The inverted t* values from the full dataset indicate a Q ₀ model varying with distance that essentially captures depth-dependent Q structure (Edwards et al. 2008, 2011). However, a clear regional variation in inelastic attenuation (Q ₀) is observed with a large value of Q ₀, i.e., 1462 (smaller attenuation) for Turkey and smaller Q ₀ (larger attenuation) of 601 for Italy. We also investigated κ ₀ variability in terms of between-station and within-station (record-to-record) components indicating a large contribution in within-station variability through regional and depth variations of Q. Station-specific average Fourier site amplification factors were obtained with respect to a reference site with shear wave velocity (Vs) profile of California (Boore and Joyner 1997) anchored at Vs ₃₀ 620 m/s. The base (or hard-rock) model is described in terms of seismic moments obtained from database M _W , a priori geometrical spreading function and regional Q models along with the station κ ₀. To cover a broader range of stations, site-class specific site amplification factors were also estimated.

In the second stage of inversion, the observed Fourier spectra were corrected for site-class specific amplification factor and subsequently further inverted to obtain the Brune’s corner frequency f _c and M ₀. The fitting procedure involves all the records from an event where the high frequency shape of each record was constrained by using the regional Q models along with the site-class κ ₀. Despite having very few events with a large number of multiple recordings, the inverted M _W values were found broadly consistent with the database M _W . The estimated Δσ from inverted f _c and M ₀ did not exhibit dependence over magnitude. The database common Δσ was estimated to be 5.75 and 5.65 MPa using inverted and database M _W respectively. The Δσ values obtained in this study were observed to be in good comparison with the previous studies involving earthquakes from the same region.
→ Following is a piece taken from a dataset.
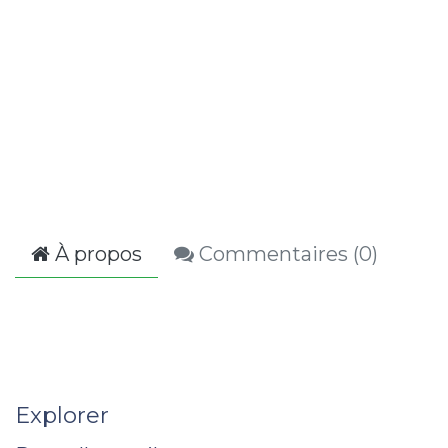
À propos
Commentaires (
0
)
Explorer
Although, we did not observe a clear regional dependence of Δσ mainly because of the limited dataset, the St. Die earthquake M _W 4.8 located at French–German border was found to be exhibiting a relatively high Δσ of 32.3 MPa. We would like to mention here, what is already noted by Atkinson and Beresnev (1997), that the Δσ values obtained in this way do not represent the actual drop in stress (before and after the earthquake) one would expect during an earthquake rupturing, but rather a measure of the proportion of radiated high-frequencies.

Finally, we note that the inversion of spectral parameters in Bora et al. (2015) was focused on a record-wise fitting of each spectrum to enable a consistent extrapolation beyond the filter high-pass and low frequencies. While, this study is aimed at discussing current challenges that are associated with stochastic modelling of ground motion, thus providing robust estimates of regional stochastic model parameters for Europe and Mediterranean region. Furthermore, the present study is believed to facilitate an updated reference stochastic model, presented in Table 5, for Europe and Mediterranean regions.

Table 5 Seismological parameters for Europe and Mediterranean stochastic model

10 Data and resources

Data was taken from the RESORCE database (Akkar et al. 2014a). Figures were prepared using the program Mathematica except Fig. 1a was prepared using GMT (The Generic Mapping Tools). The linear mixed effects regression was performed using R-package lme4 (Bates et al. 2015).